= Request =
Edit the data below so that "repetitions" becomes "iterations" wherever it occurs, changing nothing else.

(Items listed in a dataset)
□ □ □ □

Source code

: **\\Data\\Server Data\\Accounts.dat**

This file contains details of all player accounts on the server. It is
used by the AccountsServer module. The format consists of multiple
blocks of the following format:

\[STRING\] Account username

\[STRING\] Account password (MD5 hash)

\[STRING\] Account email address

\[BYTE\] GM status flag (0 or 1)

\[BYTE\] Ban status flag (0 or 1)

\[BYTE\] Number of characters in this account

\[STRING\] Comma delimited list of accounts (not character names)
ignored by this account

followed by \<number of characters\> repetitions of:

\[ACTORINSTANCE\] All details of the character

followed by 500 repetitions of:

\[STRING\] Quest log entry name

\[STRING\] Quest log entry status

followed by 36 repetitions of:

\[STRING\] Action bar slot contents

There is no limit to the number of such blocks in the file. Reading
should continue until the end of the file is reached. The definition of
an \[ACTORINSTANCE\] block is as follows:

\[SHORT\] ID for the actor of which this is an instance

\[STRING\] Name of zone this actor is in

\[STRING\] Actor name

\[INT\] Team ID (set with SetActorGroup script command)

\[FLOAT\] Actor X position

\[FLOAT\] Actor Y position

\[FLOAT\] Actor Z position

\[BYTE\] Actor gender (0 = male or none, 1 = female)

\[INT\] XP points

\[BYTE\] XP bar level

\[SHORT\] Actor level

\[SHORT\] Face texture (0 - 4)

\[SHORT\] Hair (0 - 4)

□ □ □ □

= Exercise answer =
Source code

: **\\Data\\Server Data\\Accounts.dat**

This file contains details of all player accounts on the server. It is
used by the AccountsServer module. The format consists of multiple
blocks of the following format:

\[STRING\] Account username

\[STRING\] Account password (MD5 hash)

\[STRING\] Account email address

\[BYTE\] GM status flag (0 or 1)

\[BYTE\] Ban status flag (0 or 1)

\[BYTE\] Number of characters in this account

\[STRING\] Comma delimited list of accounts (not character names)
ignored by this account

followed by \<number of characters\> iterations of:

\[ACTORINSTANCE\] All details of the character

followed by 500 iterations of:

\[STRING\] Quest log entry name

\[STRING\] Quest log entry status

followed by 36 iterations of:

\[STRING\] Action bar slot contents

There is no limit to the number of such blocks in the file. Reading
should continue until the end of the file is reached. The definition of
an \[ACTORINSTANCE\] block is as follows:

\[SHORT\] ID for the actor of which this is an instance

\[STRING\] Name of zone this actor is in

\[STRING\] Actor name

\[INT\] Team ID (set with SetActorGroup script command)

\[FLOAT\] Actor X position

\[FLOAT\] Actor Y position

\[FLOAT\] Actor Z position

\[BYTE\] Actor gender (0 = male or none, 1 = female)

\[INT\] XP points

\[BYTE\] XP bar level

\[SHORT\] Actor level

\[SHORT\] Face texture (0 - 4)

\[SHORT\] Hair (0 - 4)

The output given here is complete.